Перейти на страницу:

Вызванное к подъезду такси не пришло.

«Верный» шестичасовой поезд оказался отменен – его даже не было на табло. Люди вели себя очень спокойно: выстроившись к административной стойке, они узнавали что-то и либо уходили с вокзала, либо оставались терпеливо ждать. Элен выстояла очередь и, вернувшись, сообщила, что уехать в Париж можно будет поездом в 9.00, билеты на который мы вчера обменяли на этот верный шестичасовой. Выходило – ждать. Довольно скоро мы нашли буфет, туалет и магазинчик прессы, что несколько разнообразило наши занятия, и в конце концов очень удачно влезли в вагон первого класса поданного в 9.30 поезда на Париж, который шел через Бордо шесть часов. Распихав свои вещи, я спросил Элен: что, в конце концов, все это значит? Стрельба слезоточивым газом по студентам в Париже, разгон докеров в Марселе, теперь вот еще эта забастовка? Я чувствую напряженность, но не понимаю, в чем причина…

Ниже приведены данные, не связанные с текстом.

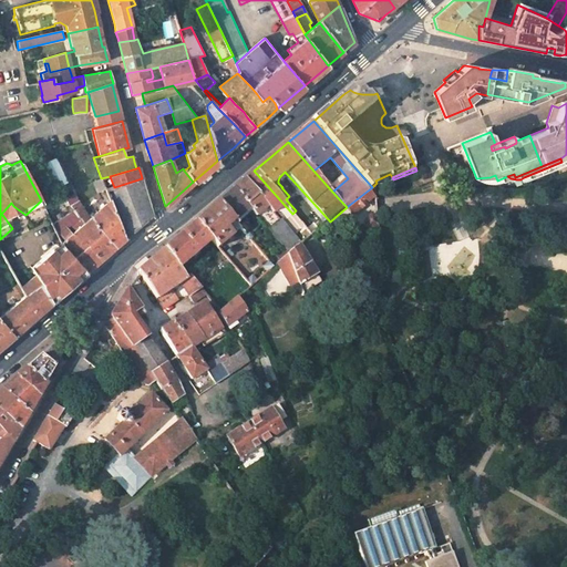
[(243,181),(266,206),(271,213),(282,203),(254,171),(251,173),(243,181)]
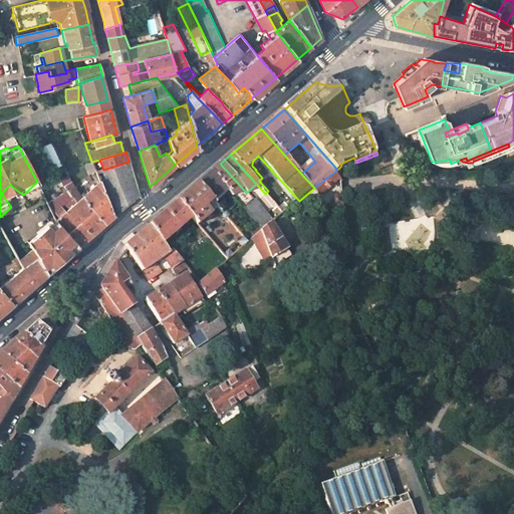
[(95,172),(96,174),(99,182),(113,217),(126,207),(139,196),(129,162),(103,170),(95,172)]
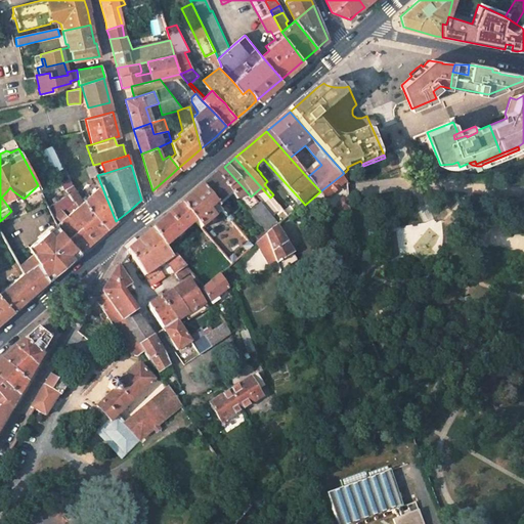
[(97,175),(94,167),(86,170),(90,180),(98,177),(97,175)]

– Причина сложная. Общество меняется. По поводу этой конкретной забастовки все просто объяснить: железные дороги хотят приватизировать. А грандиозный профсоюз транспортников против этого. Этот профсоюз – это огромное завоевание и очень сильное учреждение. Если приватизация – значит, хозяин будет выгонять по своему усмотрению, по своему усмотрению менять проездные тарифы… Сейчас профсоюз обеспечивает своих работников льготами и правами, а приватизация, конечно, будет настаивать на их отмене. То, что они дают два поезда в день – то есть устраивают такую «мягкую» забастовку, – это потому, что еще до Саркози, во время мощных забастовок в парижском метро, была озвучена угроза правительства, что если забастовки не прекратятся, то армия овладеет железными дорогами и метро и обеспечит их работу. Сейчас вообще всякое изъявление протеста – оно должно быть заранее оговорено и согласовано. Людей лишают возможности бороться за свои права… – Элен задумалась. – Но в целом дело серьезнее. Я не знаю, как объяснить. В русском языке ведь существует пословица, что бедность – это не грех?

– Бедность не порок.

– Да, была не порок. А теперь – порок. Если ты безработный – это порок. Теперь, если тебе на бирже труда дважды предлагают работу – любую, даже ту, которая тебя не устраивает, – а ты отказываешься, тебя на третий раз лишают пособия, лишают прав. Все, ты не хочешь работать, ты изгой.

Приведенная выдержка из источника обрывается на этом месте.